═══ Available records ═══

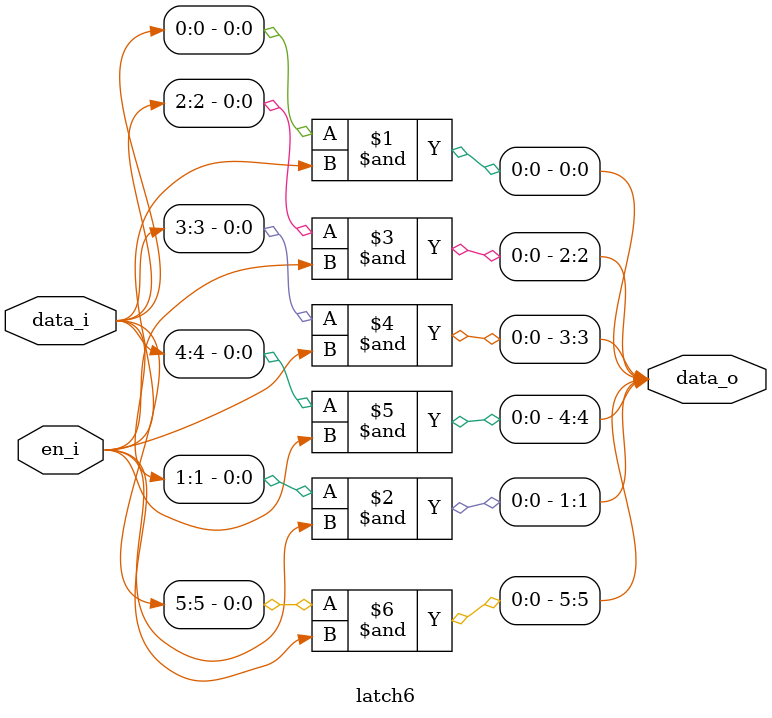
<source format=sv>
module latch6 (
    // input
    input logic [5:0] data_i ,
    input logic en_i,
    //input logic clk_i ,

    // output
    output logic [5:0] data_o
);
    assign data_o[0] = data_i[0] & en_i ;
    assign data_o[1] = data_i[1] & en_i ;
    assign data_o[2] = data_i[2] & en_i ;
    assign data_o[3] = data_i[3] & en_i ;
    assign data_o[4] = data_i[4] & en_i ;
    assign data_o[5] = data_i[5] & en_i ;
    
endmodule : latch6

</source>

═══

### Directions
Write the records out again exactly; none of the pictures belong in the copy.

### Task solution
<source format=sv>
module latch6 (
    // input
    input logic [5:0] data_i ,
    input logic en_i,
    //input logic clk_i ,

    // output
    output logic [5:0] data_o
);
    assign data_o[0] = data_i[0] & en_i ;
    assign data_o[1] = data_i[1] & en_i ;
    assign data_o[2] = data_i[2] & en_i ;
    assign data_o[3] = data_i[3] & en_i ;
    assign data_o[4] = data_i[4] & en_i ;
    assign data_o[5] = data_i[5] & en_i ;
    
endmodule : latch6

</source>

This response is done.